Prop 200 gives voters a chance to establish publicly financed elections.
By Dave Devine
Is $5 a taxpayer worth it to change our shameful system of campaign financing where 90 percent of the money now comes from lobbyists or business interests? I think most people would say so.
Funding for the program would come from a $100 annual fee on registered lobbyists of for-profit groups, a $5 contribution check-off on state income tax returns, tax-credited donations, and a 10 percent surcharge on civil and criminal penalties. The money would be administered by an appointed, five-member, multi-partisan Citizens Clean Election Committee.
To qualify for free campaign funds, political candidates will have to raise large numbers of $5 contributions from within the areas they seek to serve. These numbers range from 200 contributions for legislative candidates to 4,000 for gubernatorial hopefuls.
Once the contribution requirement has been met, candidates are eligible to receive as much as $25,000 for legislative campaigns to $950,000 for the governor's race. Candidate spending would be limited to the public fund ceiling, except in some special cases.
Feelings about this proposal are intense on both sides of the issue. A representative of the Libertarian Party said, "Any restrictions on an individual's right to do anything with their own property, i.e. their money, is unconstitutional."
Tucsonan Mike Hellon believes passage of the proposition would limit public office to the wealthy. In his opinion, the expenditure limitations for statewide offices are too low to make participants competitive.

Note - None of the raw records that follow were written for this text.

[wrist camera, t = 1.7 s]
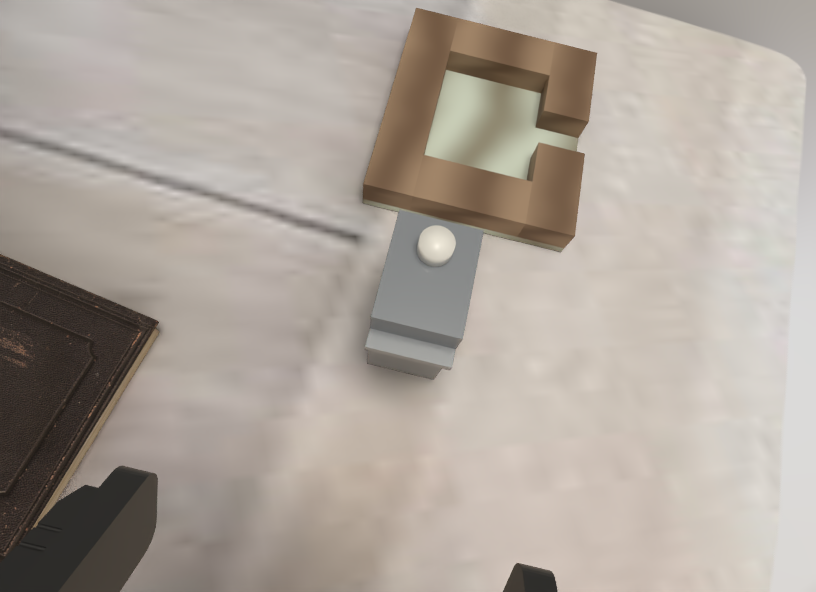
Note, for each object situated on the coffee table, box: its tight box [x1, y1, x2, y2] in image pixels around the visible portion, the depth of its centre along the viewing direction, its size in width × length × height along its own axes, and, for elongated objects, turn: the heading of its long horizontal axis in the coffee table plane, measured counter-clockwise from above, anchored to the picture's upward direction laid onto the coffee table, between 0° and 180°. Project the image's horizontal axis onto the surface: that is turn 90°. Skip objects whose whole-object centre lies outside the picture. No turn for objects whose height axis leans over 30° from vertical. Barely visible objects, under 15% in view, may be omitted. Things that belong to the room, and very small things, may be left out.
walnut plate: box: [363, 8, 597, 252], centre depth 40 cm, size 15×17×3 cm
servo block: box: [365, 210, 484, 380], centre depth 30 cm, size 4×8×11 cm, turn 167°
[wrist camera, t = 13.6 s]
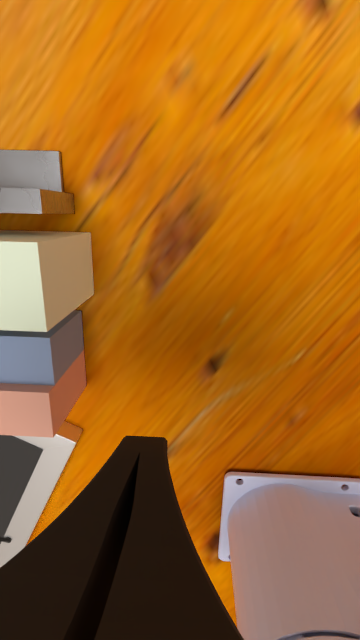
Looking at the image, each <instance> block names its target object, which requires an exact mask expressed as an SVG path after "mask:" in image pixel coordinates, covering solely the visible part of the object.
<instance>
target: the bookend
mask: <svg viewBox="0 0 360 640" xmlns="http://www.w3.org/2000/svg"><path fill="white" fill-rule="evenodd" d="M0 213H27V214H75V212H74V198H73V194H71V193H64V187H63V174H62V162H61V152H59V151H27V150H0Z"/></svg>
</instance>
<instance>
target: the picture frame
mask: <svg viewBox="0 0 360 640" xmlns="http://www.w3.org/2000/svg"><path fill="white" fill-rule="evenodd" d="M82 431H83V429H81V428H79V427H77V426H75V425H72V424H70V423H68V422H66V421H64V422H63V423H62V425H61V427H60V428H59V430H58V431H57V433H56V434H55V436H54V438H50V437H31V436H12V435H0V567H2V566H3V565H4V564H5V563H7V562H8V561H9V560H10V559H11V558H13V557H14V556H15V555H16V554H17V553H19V552H20V551H21V550H22V549H23V548H24V547H25V546H26V544H27V542H28V540H29V538H30V536H31V534H32V532H33V530H34V528H35V526H36V524H37V522H38V520H39V518H40V516H41V514H42V512H43V510H44V508H45V506H46V504H47V502H48V500H49V498H50V496H51V494H52V491H53V489H54V487H55V485H56V483H57V481H58V479H59V477H60V475H61V473H62V471H63V469H64V467H65V465H66V463H67V461H68V459H69V457H70V455H71V453H72V451H73V449H74V447H75V445H76V443H77V441H78V439H79V437H80V435H81V433H82Z"/></svg>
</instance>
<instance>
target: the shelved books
mask: <svg viewBox="0 0 360 640" xmlns="http://www.w3.org/2000/svg"><path fill="white" fill-rule="evenodd" d="M85 387H86V370H85V356H84V342H83V327H82V313H81V311H79V310H74V311H72V312H71V313H70V314H69V315H67V316H66V317H65V318H64V319H62V320H61V321H60V322H59V323H57V324H56V325H55V326H54V327H52V328H51V329H50V330H49V331H47V332H36V331H9V330H0V435H12V436H31V437H50V438H54V436H55V434H56V433H57V431H58V430H59V428H60V427H61V425H62V423H63V422H64V420H65V419H66V417H67V415H68V414H69V412H70V411H71V409H72V407H73V406H74V404H75V403H76V401H77V400H78V398H79V396H80V395H81V393H82V392H83V390H84V388H85Z"/></svg>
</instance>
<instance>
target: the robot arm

Common Cause honcho Dennis Burke disagrees. "If a candidate has something to say, the spending limits will be high enough," he says.
Josh Silver, campaign manager for Arizonans for Clean Elections, which is pushing the initiative, says the limits were set by looking at past campaign expenditures. He adds that the voluntary nature of the program makes it constitutional.
Kaia Lenhart of the group says the goal of the proposition is to level the playing field so more people can run for office.
Opponents of the measure believe it's inappropriate to use taxpayer money to finance campaigns for elected office. Tax dollars for existing programs, they say, will be lost because of the funding mechanism. They also argue that a new bureaucracy will be created to administer the program, and that meeting the $5 contribution goals could be very difficult to accomplish.
If the City of Tucson's publicly financed campaign-fund matching program is any example, this final concern is a valid one. Gathering 200 donations, even $5 ones, from people who live within a legislative district could prove very tough. If it is, it might end up discouraging candidates from participating in the Clean Elections program.
Silver sees it differently: "If candidates can't meet that standard, they shouldn't run."
The effort to put this measure on the ballot, called grassroots by its supporters, is actually very well financed. To date, $380,000 has been raised and mostly spent. Lenhart sidestepped the question when asked how much the campaign hoped to spend, but insisted it would certainly be less than $1 million.
Opponents of the measure can also be expected to have big bucks to fight Proposition 200. Those who like the present system of campaign financing, where many politicians are perceived to be bought and paid for by lobbyists, will certainly see it as a wise investment in their future.